GoDriver
RO EN
Legal

Privacy Policy

Last updated: 05/06/2026

This Privacy Policy describes how GoDriver ("we", "the operator") collects, uses, and protects your personal data when you use our application and services. We comply with Regulation (EU) 2016/679 (GDPR) and applicable national legislation.

1. Who we are

Data controller: PAN EXPRESS SRL
Tax ID: RO14233022
Trade Register: J40/8626/2001
IBAN: RO24INGB0000999905753355 (ING Bank)
Registered office: Str. Zinca Golescu, Nr.1a, Ap.1 Sector 6
Contact email: support@godriver.app
Data Protection Officer (DPO): [TODO: name or "We have not appointed a DPO — data inquiries should be sent to the email above"]

2. What data we collect

2.1. From all users

  • Name, surname, email, phone number
  • Password (stored hashed, never in plain text)
  • IP address, access logs, device type
  • Push notification token (if you enable notifications)

2.2. Additional for customers

  • Pickup and drop-off addresses, ride history
  • Billing data (name, address, tax ID for legal entities)
  • Payment details (processed via Stripe — we do not store card numbers)

2.3. Additional for drivers/couriers

  • Personal ID number/tax ID, identification documents (ID card, driving license)
  • KYC documents: trade register certificate, transport license, vehicle insurance, vehicle inspection
  • IBAN and bank for payouts
  • Real-time GPS location (only during active rides)
  • Vehicle data (make, model, license plate, color)

3. Legal basis for processing

  • Contract performance (Art. 6(1)(b) GDPR) — for delivery of requested services.
  • Legal obligation (Art. 6(1)(c) GDPR) — for invoicing, tax reporting, driver KYC.
  • Legitimate interest (Art. 6(1)(f) GDPR) — for fraud prevention, platform security, service improvement.
  • Consent (Art. 6(1)(a) GDPR) — for push notifications, marketing communications.

4. Who we share data with

We do not sell your data. We share data strictly with:

  • Drivers and customers — minimal data to complete the ride (name, phone, location)
  • Payment processors (Stripe Payments Europe Ltd, Ireland)
  • Cloud service providers (hosting, email, SMS, push notifications)
  • Tax and competent authorities, upon legal request (ANAF, police, courts)
  • Accounting, legal and audit consultants (under confidentiality obligation)

5. How long we keep data

  • Active account: for as long as you maintain your account
  • Deleted account: maximum 30 days for personal data (after this period — anonymization)
  • Invoices, contracts, accounting records: 10 years (Art. 25 Romanian Accounting Law 82/1991)
  • Driver KYC data: 5 years from the end of the contractual relationship (anti-money laundering obligation)
  • Real-time GPS location: 90 days
  • Access and security logs: 12 months

6. Your GDPR rights

Under GDPR, you have the following rights:

  • Right of access (to find out what data we store about you)
  • Right to rectification (to correct inaccurate data)
  • Right to erasure ("right to be forgotten")
  • Right to restrict processing
  • Right to data portability (export in a structured format)
  • Right to object to processing
  • Right to withdraw consent at any time

To exercise these rights, send a request to support@godriver.app. We will respond within a maximum of 30 days. For account deletion, see Delete Account.

7. Cookies

We use essential cookies for the application to function (session, authentication, language preferences) and analytical cookies to improve services. You can manage cookies from your browser settings.

8. Data security

We apply appropriate technical and organizational measures: TLS encryption in transit, bcrypt hashing for passwords, role-based restricted access, audit logs, regular backups. In case of a security incident affecting your data, we will notify you within a maximum of 72 hours as required by GDPR.

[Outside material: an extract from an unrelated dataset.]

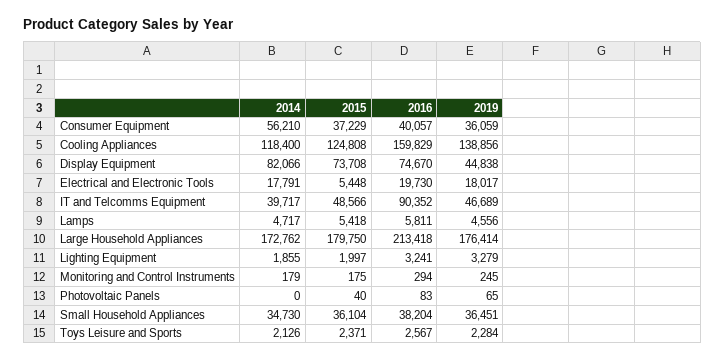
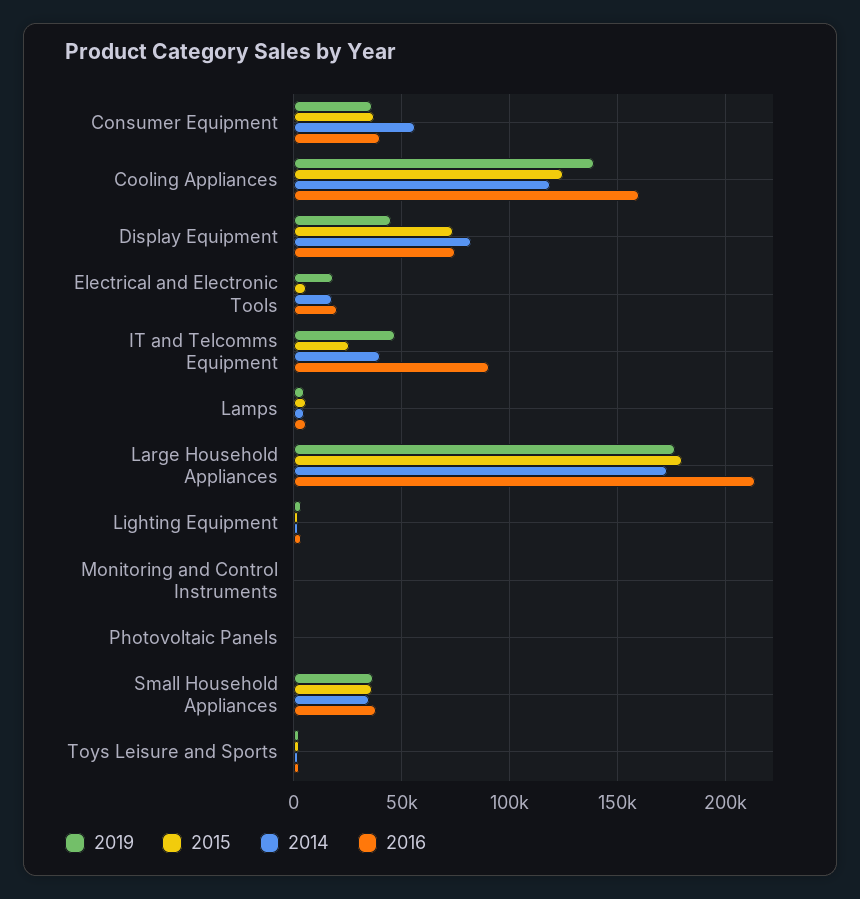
2015, IT and Telcomms Equipment: 48566 -> 25000

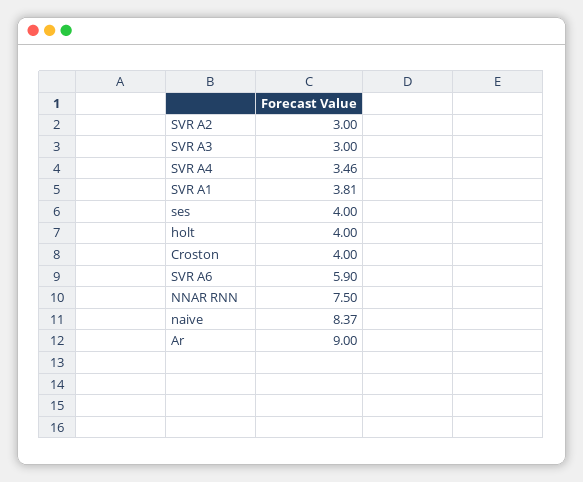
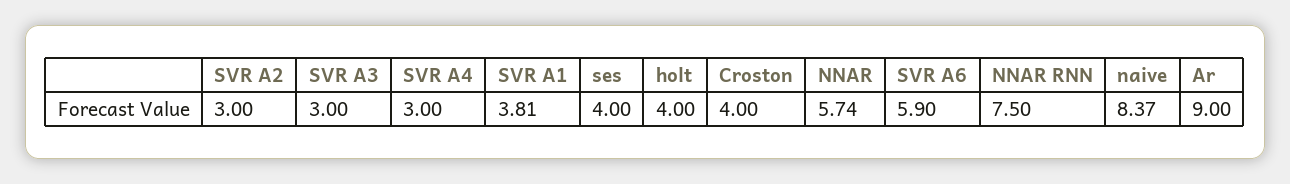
SVR A4: 3.46 -> 3
NNAR: none -> 5.74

9. International transfers

Your data is stored primarily in the EU/EEA. When we use providers outside the EEA (e.g., certain cloud services), we ensure adequate safeguards under GDPR (Standard Contractual Clauses or European Commission adequacy decisions).

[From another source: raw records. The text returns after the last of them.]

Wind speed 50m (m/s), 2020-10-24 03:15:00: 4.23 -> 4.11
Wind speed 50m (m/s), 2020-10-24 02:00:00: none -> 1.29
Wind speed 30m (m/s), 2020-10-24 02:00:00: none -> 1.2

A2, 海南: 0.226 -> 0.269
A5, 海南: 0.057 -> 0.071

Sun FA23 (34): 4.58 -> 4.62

10. Complaints and supervisory authority

If you believe your GDPR rights have been violated, you can file a complaint with the National Supervisory Authority for Personal Data Processing (ANSPDCP): B-dul G-ral. Gheorghe Magheru 28-30, Sector 1, Bucharest — dataprotection.ro.

11. Policy changes

We reserve the right to update this policy. Significant changes will be communicated to you via email or an in-app notification at least 30 days before they take effect.